An aura emanates from these intimate articles of clothing. Once an abiding presence in the lives of those who wore them, these garments carry the traces of those now absent bodies.
The striped uniform, the bloody hoody, each allows us to stitch connections between ourselves and these different violent legacies. Abiding affective engagements reside in these tattered objects. Such objects keep the event tangible, suspended, and within our reach.
Atlanta, November 1989
Early in the evening on the first Tuesday in November, 1989, I was raped in my home in Atlanta, Georgia. As it turned out, this happened just as the Berlin Wall was about to fall. A strange man broke into my home, hid, and then attacked me. I screamed, and this only exacerbated his rage. He choked me. And then he raped me in my own bed. He threatened to kill me.
At the time, I was a graduate student at Emory completing my doctoral studies in religion. After the police finally arrived on the scene—itself a protracted and exasperating experience—they began to ask questions and collect evidence. But I need to say that the police came late, too late to apprehend the suspect. Not only had I waited on hold with 911 until I finally got through to the police, but I later learned that my landlady, having heard my cries, had also called the police to no avail. She too could not get through to report the crime in process. This is a gap in time I still cannot fully fathom. By the time the police arrived, the man was long gone.

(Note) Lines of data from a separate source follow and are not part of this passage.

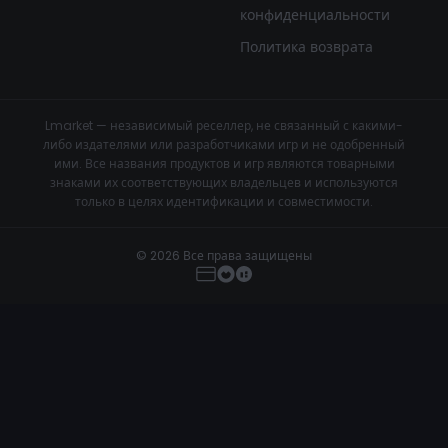
конфиденциальности
Политика возврата
Lmarket — независимый реселлер, не связанный с какими-
либо издателями или разработчиками игр и не одобренный
ими. Все названия продуктов и игр являются товарными
знаками их соответствующих владельцев и используются
только в целях идентификации и совместимости.
© 2026 Все права защищены
Klar.gg - Escape From Tarkov Cheat
Купить сейчас
€11.99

I was taken to Grady Hospital for a rape exam only after the Atlanta police had combed the scene for evidence. They took the comforter and some of the sheets that had been on my bed, and after the rape exam at the hospital, I believe, they also took possession of various pieces of my clothing, including my sweatpants and underwear.

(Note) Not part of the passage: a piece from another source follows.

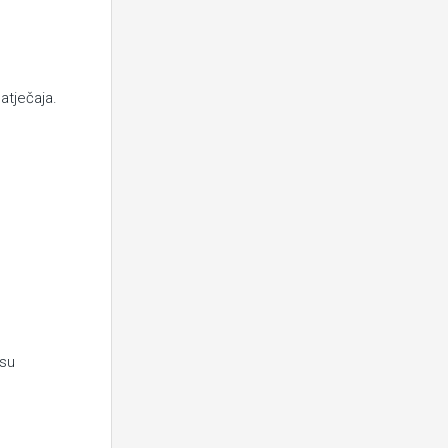
atječaja.
esu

But here my memory falters. I hardly remember the order of these events or what the police took. What I do know is that once they left, I threw away the rest of the clothing I had been wearing. I placed these items in a dumpster outside the hospital. At least this is how I remember it, although none of these items appear in any police documents.

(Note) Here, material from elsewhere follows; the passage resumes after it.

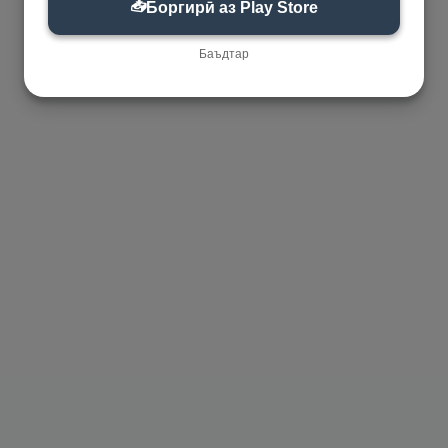
📥
Боргирӣ аз Play Store
Баъдтар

None of my possessions are listed in the inventory from the crime scene, for example, on the official police report. To date, nothing has been found, neither the evidence procured from my rape kit nor any of the clothing or bedding taken from my home and my person that night. I do not know what happened to any of them. Nor do I know whether my rape kit was ever processed. That information cannot be verified. I can only assume that it was not.
Nevertheless, even as I have learned that these possessions are no longer accessible, I am moved by my memory, by the imprint of these once tactile everyday objects on how I think about this past and the fact that I had for so many years forgotten all about them.
Held in such material containers, the trauma is made concrete. These tangible objects testify to the fact that these events are not a figment of the imagination. They are one important way we know that these events actually happened, that this is not a dream.
Laura Levitt is a Professor of Religion, Jewish Studies and Gender at Temple University. Her new book, The Objects That Remain is both a personal memoir and examination of the ways in which the material remains of violent crimes inform our experience of, and thinking about, trauma and loss.